+++ TEXT ZUR ANALYSE +++
Dem muss ich leider zustimmen, denn der Titel ist ziemlich irreführend. 
Zumal fast(?) jedes Wochende irgendein Spiel kostenlos gespielt werden kann. Und das Herunterladen ist notwendige Voraussetzung des ganzen, muss also wohl kaum extra erwähnt werden.

Bitte etwas seriösere Überschriften, Danke.


----------



## Shadow_Man (16. Oktober 2014)

Ich will ja nicht meckern, aber eure Überschriften sind in letzter Zeit ganz schön irreführend und man kann oft etwas ganz anderes verstehen.
Wenn ich nicht wüßte, worum es jetzt geht, dann könnte man denken, dass man diese Spiele kostenlos dem Account zufügen und behalten darf und nicht, dass es hier um ein Probewochenende geht


----------



## MaxVanDamme (16. Oktober 2014)

Mir ist es auch schon seit einiger Zeit aufgefallen das PC Games absichtlich die Überschriften umgestalltet um so neugirige Besucher von Facebook auf die Seite zu locken. Finde es halt sehr traurig und das bei einer besonderen Zeitschrift.


----------



## shippy74 (16. Oktober 2014)

Zitat:  Die größte Gratis-Aktion in der Steam-Geschichte beginnt am heutigen Donnerstag, den 16. Oktober. PC-Spieler können vier Tage lang zehn verschiedene Titel ausprobieren.

Also Gratis ist bei mir auch was anderes, traurig wenn man mit aufpolierten Überschriften auf Bauern Fang gehen muss, mir wird die Seite hier immer unsympathischer  wenn ich ehrlich bin. Das neue Konzept  kommt bei mir nicht an.


----------



## Murx (16. Oktober 2014)

Richtig hätte es heißen müssen:

*Zehn Spiele kostenlos testen*

Wäre das so schwer? Ich erwarte ja schon gar keinen investigativen Journalismus - aber das ist BILD Niveau! Oder wieviel hat Valve dafür gezahlt dass das Marketing Blabla in den Artikel kommt.


----------



## xXDredd7208Xx (16. Oktober 2014)

jap genau, das häuft sich hier so langsam mit diesen irreführenden titeln, man, sowas macht steam doch regelmäßig! gut, vielleicht jetzt nicht 10 stück auf einmal, aber wer lädt sich die schon alle? & klar, ich weiß schon was jetzt kommt - "wir haben ja nichts von gratis vollversionen gesagt" oder sowas in der art um die verwirrten user hier dumm dastehn zu lassen, snsationell. bravo. ich bin jetzt auch raus aus all dem hier, bringt ja nich wirklich was.


----------



## solidus246 (16. Oktober 2014)
+++
AUFGABEN =
- a) Beantworte bitte diese Fragen zum Forumsthread:
(i) Wie viele verschiedene Titel können laut dem von shippy74 zitierten Satz ausprobiert werden?
(ii) Welche Überschrift hätte es nach Murx richtig heißen müssen?
(iii) Von welcher Seite sollen laut MaxVanDamme neugierige Besucher angelockt werden?
- b) Schreibe die Fortsetzung des Forumsthreads über die Überschrift zur Steam-Gratisaktion.
Die Zeilen stammen aus einer anderen Quelle.
+++ QUELLDATEN +++
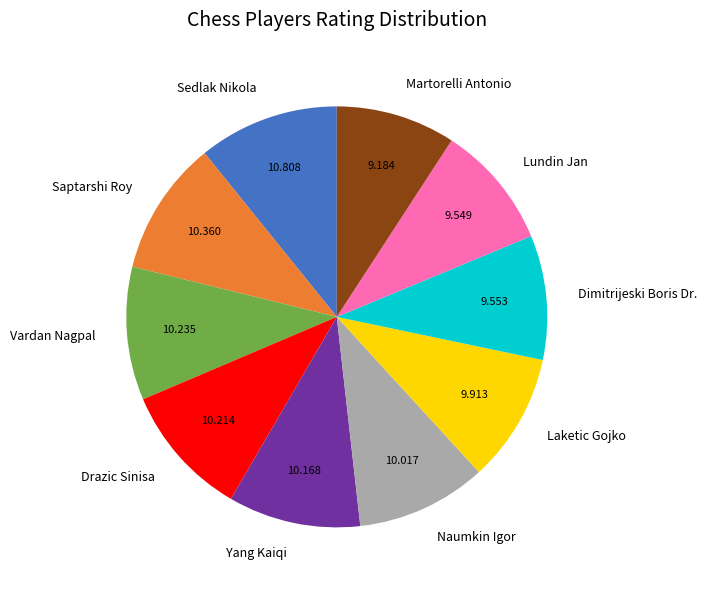

Do Martorelli Antonio and Sedlak Nikola together represent more than half of the pie?

No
+++
LÖSUNGEN =
- a)
(i) Zehn verschiedene Titel.
(ii) „Zehn Spiele kostenlos testen“.
(iii) Von Facebook.

- b)
Steam verschenkt gerne mal Spiele über einen bestimmten Zeitraum. Man hat mal kurz Zeit auf der Arbeit, liest die Überschrift und denkt sich W T F !!!

Dann liest man den Artikel und stellt fest, dass mit diesem Klick gerade Geld gemacht wurde... Wunderbar wie die Überschrift mal eben alles verfälscht hat -.- ganz zu schweigen von der Erwartungshaltung...

Gerne mehr davon.


----------



## Batze (16. Oktober 2014)

Na ein Glück das die letzten Posts nicht von mir waren, man was hätte ich wieder aufs Brett bekommen.


----------



## TheBobnextDoor (16. Oktober 2014)

Leute jetzt kommt mal alle runter, ja die Überschrift ist vielleicht nicht gelungen, andere Spieleseiten gehen bei diesem Thema aber auch nicht anders um.
Und seid doch mal ehrlich, wäre die Überschrift eine andere gewesen hättet ihr doch auch auf die Meldung geklickt, allein um zu erfahren, um welche Spiele es sich handelt.

Hat denn wirklich jemand geglaubt, dass auf Steam 10 Spiele auf einmal, korrigiere 11 Spiele auf einmal verschenkt werden?


----------



## battschack (16. Oktober 2014)

Murx schrieb:


> Richtig hätte es heißen müssen:
> 
> *Zehn Spiele kostenlos testen*
> 
> Wäre das so schwer? Ich erwarte ja schon gar keinen investigativen Journalismus - aber das ist BILD Niveau! Oder wieviel hat Valve dafür gezahlt dass das Marketing Blabla in den Artikel kommt.




Kann da nur voll zustimmen. Kann ja wohl nicht so schwer sein...

Ihr solltet MURX einstellen für eure News Titel... Langsam nervt es echt gewaltig -.-


----------



## golani79 (16. Oktober 2014)

battschack schrieb:


> Kann da nur voll zustimmen. Kann ja wohl nicht so schwer sein...
> 
> Ihr solltet MURX einstellen für eure News Titel... Langsam nervt es echt gewaltig -.-



Theoretisch kann man ja mehr, als die Titel nur testen - also würde die Headline von Murx auch nicht so ganz passen 
Aber stimmt schon - die Headline ist ein wenig irreführend.


----------



## shaboo (16. Oktober 2014)

TheBobnextDoor schrieb:


> Leute jetzt kommt mal alle runter, ja die Überschrift ist vielleicht nicht gelungen, andere Spieleseiten gehen bei diesem Thema aber auch nicht anders um.


Das entschuldigt weder irgend etwas, noch macht es es das besser. Die Überschrift ist einfach nur völliger Quatsch; ich denke von  einem "kostenlosen Spiel" haben wir alle hier - und auch die PCG-Redaktion - eine ziemlich präzise Vorstellung.



TheBobnextDoor schrieb:


> Und seid doch mal ehrlich, wäre die Überschrift eine andere gewesen hättet ihr doch auch auf die Meldung geklickt, allein um zu erfahren, um welche Spiele es sich handelt.


Nö, hätte ich sicher nicht, weil kostenloses Probespielen nun wirklich absolut nichts besonderes ist (und mich persönlich auch gar nicht reizt).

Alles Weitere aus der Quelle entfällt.